> [EXERCISE DESCRIPTION] Leave out the images; return the rest of the data exactly.

Design files in plain text:
-------------------------
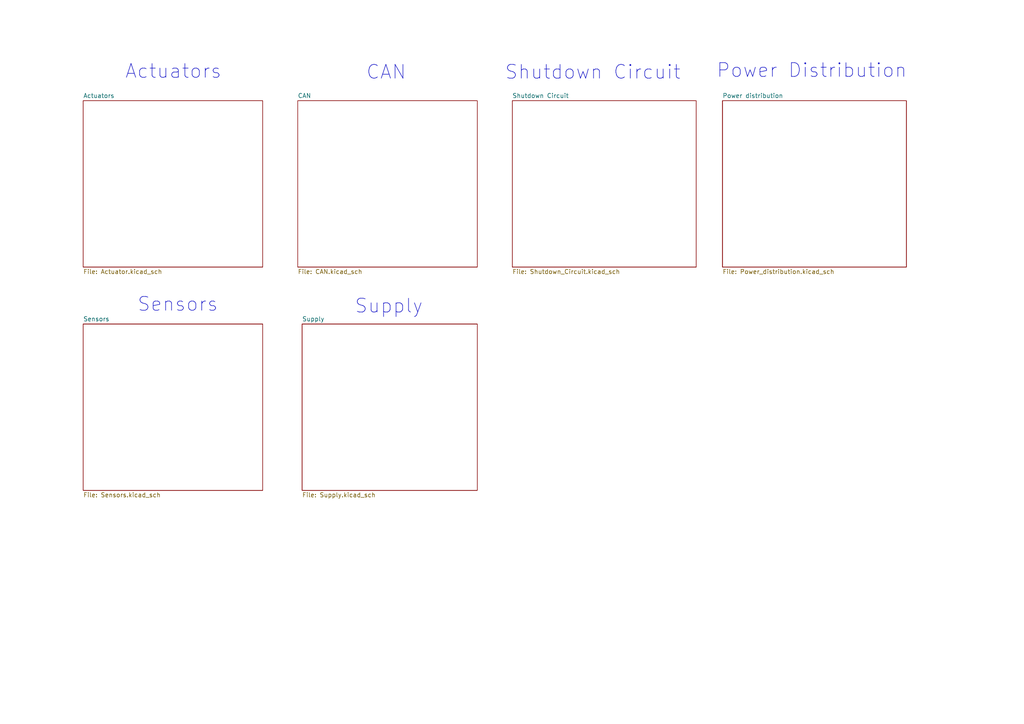
<source format=kicad_sch>
(kicad_sch
	(version 20231120)
	(generator "eeschema")
	(generator_version "8.0")
	(uuid "7bff671f-2f7d-4dcb-82cb-7f168fb2ab46")
	(paper "A4")
	(lib_symbols)
	(text "Shutdown Circuit"
		(exclude_from_sim no)
		(at 171.958 21.082 0)
		(effects
			(font
				(size 4 4)
			)
		)
		(uuid "1ef438f3-adac-4101-bd3f-e715bfb08fa7")
	)
	(text "Actuators\n"
		(exclude_from_sim no)
		(at 50.292 20.828 0)
		(effects
			(font
				(size 4 4)
			)
		)
		(uuid "368c622d-a0cf-4df8-80e2-2aca79e4aa3e")
	)
	(text "Power Distribution"
		(exclude_from_sim no)
		(at 235.458 20.574 0)
		(effects
			(font
				(size 4 4)
			)
		)
		(uuid "727f5aaa-1218-4cb3-9c43-6b5778a98a46")
	)
	(text "CAN"
		(exclude_from_sim no)
		(at 112.014 21.082 0)
		(effects
			(font
				(size 4 4)
			)
		)
		(uuid "9a0a6400-cd19-4068-b3ef-0257579bd1fe")
	)
	(text "Sensors"
		(exclude_from_sim no)
		(at 51.562 88.392 0)
		(effects
			(font
				(size 4 4)
			)
		)
		(uuid "9a334b81-395c-481b-a98d-b5a1e09393a3")
	)
	(text "Supply"
		(exclude_from_sim no)
		(at 112.776 88.9 0)
		(effects
			(font
				(size 4 4)
			)
		)
		(uuid "e5eae808-defc-4ecd-8015-de33a2038daf")
	)
	(sheet
		(at 148.59 29.21)
		(size 53.34 48.26)
		(fields_autoplaced yes)
		(stroke
			(width 0.1524)
			(type solid)
		)
		(fill
			(color 0 0 0 0.0000)
		)
		(uuid "78c8d89b-2ca5-43d4-ab8e-91cd7a25b2de")
		(property "Sheetname" "Shutdown Circuit"
			(at 148.59 28.4984 0)
			(effects
				(font
					(size 1.27 1.27)
				)
				(justify left bottom)
			)
		)
		(property "Sheetfile" "Shutdown_Circuit.kicad_sch"
			(at 148.59 78.0546 0)
			(effects
				(font
					(size 1.27 1.27)
				)
				(justify left top)
			)
		)
		(instances
			(project "Testbench"
				(path "/7bff671f-2f7d-4dcb-82cb-7f168fb2ab46"
					(page "4")
				)
			)
		)
	)
	(sheet
		(at 86.36 29.21)
		(size 52.07 48.26)
		(fields_autoplaced yes)
		(stroke
			(width 0.1524)
			(type solid)
		)
		(fill
			(color 0 0 0 0.0000)
		)
		(uuid "91fc52e8-d123-4e03-9a67-b86afe193964")
		(property "Sheetname" "CAN"
			(at 86.36 28.4984 0)
			(effects
				(font
					(size 1.27 1.27)
				)
				(justify left bottom)
			)
		)
		(property "Sheetfile" "CAN.kicad_sch"
			(at 86.36 78.0546 0)
			(effects
				(font
					(size 1.27 1.27)
				)
				(justify left top)
			)
		)
		(instances
			(project "Testbench"
				(path "/7bff671f-2f7d-4dcb-82cb-7f168fb2ab46"
					(page "3")
				)
			)
		)
	)
	(sheet
		(at 209.55 29.21)
		(size 53.34 48.26)
		(fields_autoplaced yes)
		(stroke
			(width 0.1524)
			(type solid)
		)
		(fill
			(color 0 0 0 0.0000)
		)
		(uuid "9c030398-53e0-40c8-9b81-060e50b2ba02")
		(property "Sheetname" "Power distribution"
			(at 209.55 28.4984 0)
			(effects
				(font
					(size 1.27 1.27)
				)
				(justify left bottom)
			)
		)
		(property "Sheetfile" "Power_distribution.kicad_sch"
			(at 209.55 78.0546 0)
			(effects
				(font
					(size 1.27 1.27)
				)
				(justify left top)
			)
		)
		(instances
			(project "Testbench"
				(path "/7bff671f-2f7d-4dcb-82cb-7f168fb2ab46"
					(page "5")
				)
			)
		)
	)
	(sheet
		(at 24.13 29.21)
		(size 52.07 48.26)
		(fields_autoplaced yes)
		(stroke
			(width 0.1524)
			(type solid)
		)
		(fill
			(color 0 0 0 0.0000)
		)
		(uuid "b5476738-2c8a-49c6-ba84-2d36332775a6")
		(property "Sheetname" "Actuators"
			(at 24.13 28.4984 0)
			(effects
				(font
					(size 1.27 1.27)
				)
				(justify left bottom)
			)
		)
		(property "Sheetfile" "Actuator.kicad_sch"
			(at 24.13 78.0546 0)
			(effects
				(font
					(size 1.27 1.27)
				)
				(justify left top)
			)
		)
		(instances
			(project "Testbench"
				(path "/7bff671f-2f7d-4dcb-82cb-7f168fb2ab46"
					(page "2")
				)
			)
		)
	)
	(sheet
		(at 87.63 93.98)
		(size 50.8 48.26)
		(fields_autoplaced yes)
		(stroke
			(width 0.1524)
			(type solid)
		)
		(fill
			(color 0 0 0 0.0000)
		)
		(uuid "c2512be0-55aa-4b8a-8574-f17326802af0")
		(property "Sheetname" "Supply"
			(at 87.63 93.2684 0)
			(effects
				(font
					(size 1.27 1.27)
				)
				(justify left bottom)
			)
		)
		(property "Sheetfile" "Supply.kicad_sch"
			(at 87.63 142.8246 0)
			(effects
				(font
					(size 1.27 1.27)
				)
				(justify left top)
			)
		)
		(instances
			(project "Testbench"
				(path "/7bff671f-2f7d-4dcb-82cb-7f168fb2ab46"
					(page "7")
				)
			)
		)
	)
	(sheet
		(at 24.13 93.98)
		(size 52.07 48.26)
		(fields_autoplaced yes)
		(stroke
			(width 0.1524)
			(type solid)
		)
		(fill
			(color 0 0 0 0.0000)
		)
		(uuid "c2f5954c-7f30-450a-b4fb-84c6668d476e")
		(property "Sheetname" "Sensors"
			(at 24.13 93.2684 0)
			(effects
				(font
					(size 1.27 1.27)
				)
				(justify left bottom)
			)
		)
		(property "Sheetfile" "Sensors.kicad_sch"
			(at 24.13 142.8246 0)
			(effects
				(font
					(size 1.27 1.27)
				)
				(justify left top)
			)
		)
		(instances
			(project "Testbench"
				(path "/7bff671f-2f7d-4dcb-82cb-7f168fb2ab46"
					(page "6")
				)
			)
		)
	)
	(sheet_instances
		(path "/"
			(page "1")
		)
	)
)

</source>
-------------------------
> [RESPONSE]
<source format=kicad_sch>
(kicad_sch
	(version 20231120)
	(generator "eeschema")
	(generator_version "8.0")
	(uuid "7bff671f-2f7d-4dcb-82cb-7f168fb2ab46")
	(paper "A4")
	(lib_symbols)
	(text "Shutdown Circuit"
		(exclude_from_sim no)
		(at 171.958 21.082 0)
		(effects
			(font
				(size 4 4)
			)
		)
		(uuid "1ef438f3-adac-4101-bd3f-e715bfb08fa7")
	)
	(text "Actuators\n"
		(exclude_from_sim no)
		(at 50.292 20.828 0)
		(effects
			(font
				(size 4 4)
			)
		)
		(uuid "368c622d-a0cf-4df8-80e2-2aca79e4aa3e")
	)
	(text "Power Distribution"
		(exclude_from_sim no)
		(at 235.458 20.574 0)
		(effects
			(font
				(size 4 4)
			)
		)
		(uuid "727f5aaa-1218-4cb3-9c43-6b5778a98a46")
	)
	(text "CAN"
		(exclude_from_sim no)
		(at 112.014 21.082 0)
		(effects
			(font
				(size 4 4)
			)
		)
		(uuid "9a0a6400-cd19-4068-b3ef-0257579bd1fe")
	)
	(text "Sensors"
		(exclude_from_sim no)
		(at 51.562 88.392 0)
		(effects
			(font
				(size 4 4)
			)
		)
		(uuid "9a334b81-395c-481b-a98d-b5a1e09393a3")
	)
	(text "Supply"
		(exclude_from_sim no)
		(at 112.776 88.9 0)
		(effects
			(font
				(size 4 4)
			)
		)
		(uuid "e5eae808-defc-4ecd-8015-de33a2038daf")
	)
	(sheet
		(at 148.59 29.21)
		(size 53.34 48.26)
		(fields_autoplaced yes)
		(stroke
			(width 0.1524)
			(type solid)
		)
		(fill
			(color 0 0 0 0.0000)
		)
		(uuid "78c8d89b-2ca5-43d4-ab8e-91cd7a25b2de")
		(property "Sheetname" "Shutdown Circuit"
			(at 148.59 28.4984 0)
			(effects
				(font
					(size 1.27 1.27)
				)
				(justify left bottom)
			)
		)
		(property "Sheetfile" "Shutdown_Circuit.kicad_sch"
			(at 148.59 78.0546 0)
			(effects
				(font
					(size 1.27 1.27)
				)
				(justify left top)
			)
		)
		(instances
			(project "Testbench"
				(path "/7bff671f-2f7d-4dcb-82cb-7f168fb2ab46"
					(page "4")
				)
			)
		)
	)
	(sheet
		(at 86.36 29.21)
		(size 52.07 48.26)
		(fields_autoplaced yes)
		(stroke
			(width 0.1524)
			(type solid)
		)
		(fill
			(color 0 0 0 0.0000)
		)
		(uuid "91fc52e8-d123-4e03-9a67-b86afe193964")
		(property "Sheetname" "CAN"
			(at 86.36 28.4984 0)
			(effects
				(font
					(size 1.27 1.27)
				)
				(justify left bottom)
			)
		)
		(property "Sheetfile" "CAN.kicad_sch"
			(at 86.36 78.0546 0)
			(effects
				(font
					(size 1.27 1.27)
				)
				(justify left top)
			)
		)
		(instances
			(project "Testbench"
				(path "/7bff671f-2f7d-4dcb-82cb-7f168fb2ab46"
					(page "3")
				)
			)
		)
	)
	(sheet
		(at 209.55 29.21)
		(size 53.34 48.26)
		(fields_autoplaced yes)
		(stroke
			(width 0.1524)
			(type solid)
		)
		(fill
			(color 0 0 0 0.0000)
		)
		(uuid "9c030398-53e0-40c8-9b81-060e50b2ba02")
		(property "Sheetname" "Power distribution"
			(at 209.55 28.4984 0)
			(effects
				(font
					(size 1.27 1.27)
				)
				(justify left bottom)
			)
		)
		(property "Sheetfile" "Power_distribution.kicad_sch"
			(at 209.55 78.0546 0)
			(effects
				(font
					(size 1.27 1.27)
				)
				(justify left top)
			)
		)
		(instances
			(project "Testbench"
				(path "/7bff671f-2f7d-4dcb-82cb-7f168fb2ab46"
					(page "5")
				)
			)
		)
	)
	(sheet
		(at 24.13 29.21)
		(size 52.07 48.26)
		(fields_autoplaced yes)
		(stroke
			(width 0.1524)
			(type solid)
		)
		(fill
			(color 0 0 0 0.0000)
		)
		(uuid "b5476738-2c8a-49c6-ba84-2d36332775a6")
		(property "Sheetname" "Actuators"
			(at 24.13 28.4984 0)
			(effects
				(font
					(size 1.27 1.27)
				)
				(justify left bottom)
			)
		)
		(property "Sheetfile" "Actuator.kicad_sch"
			(at 24.13 78.0546 0)
			(effects
				(font
					(size 1.27 1.27)
				)
				(justify left top)
			)
		)
		(instances
			(project "Testbench"
				(path "/7bff671f-2f7d-4dcb-82cb-7f168fb2ab46"
					(page "2")
				)
			)
		)
	)
	(sheet
		(at 87.63 93.98)
		(size 50.8 48.26)
		(fields_autoplaced yes)
		(stroke
			(width 0.1524)
			(type solid)
		)
		(fill
			(color 0 0 0 0.0000)
		)
		(uuid "c2512be0-55aa-4b8a-8574-f17326802af0")
		(property "Sheetname" "Supply"
			(at 87.63 93.2684 0)
			(effects
				(font
					(size 1.27 1.27)
				)
				(justify left bottom)
			)
		)
		(property "Sheetfile" "Supply.kicad_sch"
			(at 87.63 142.8246 0)
			(effects
				(font
					(size 1.27 1.27)
				)
				(justify left top)
			)
		)
		(instances
			(project "Testbench"
				(path "/7bff671f-2f7d-4dcb-82cb-7f168fb2ab46"
					(page "7")
				)
			)
		)
	)
	(sheet
		(at 24.13 93.98)
		(size 52.07 48.26)
		(fields_autoplaced yes)
		(stroke
			(width 0.1524)
			(type solid)
		)
		(fill
			(color 0 0 0 0.0000)
		)
		(uuid "c2f5954c-7f30-450a-b4fb-84c6668d476e")
		(property "Sheetname" "Sensors"
			(at 24.13 93.2684 0)
			(effects
				(font
					(size 1.27 1.27)
				)
				(justify left bottom)
			)
		)
		(property "Sheetfile" "Sensors.kicad_sch"
			(at 24.13 142.8246 0)
			(effects
				(font
					(size 1.27 1.27)
				)
				(justify left top)
			)
		)
		(instances
			(project "Testbench"
				(path "/7bff671f-2f7d-4dcb-82cb-7f168fb2ab46"
					(page "6")
				)
			)
		)
	)
	(sheet_instances
		(path "/"
			(page "1")
		)
	)
)

</source>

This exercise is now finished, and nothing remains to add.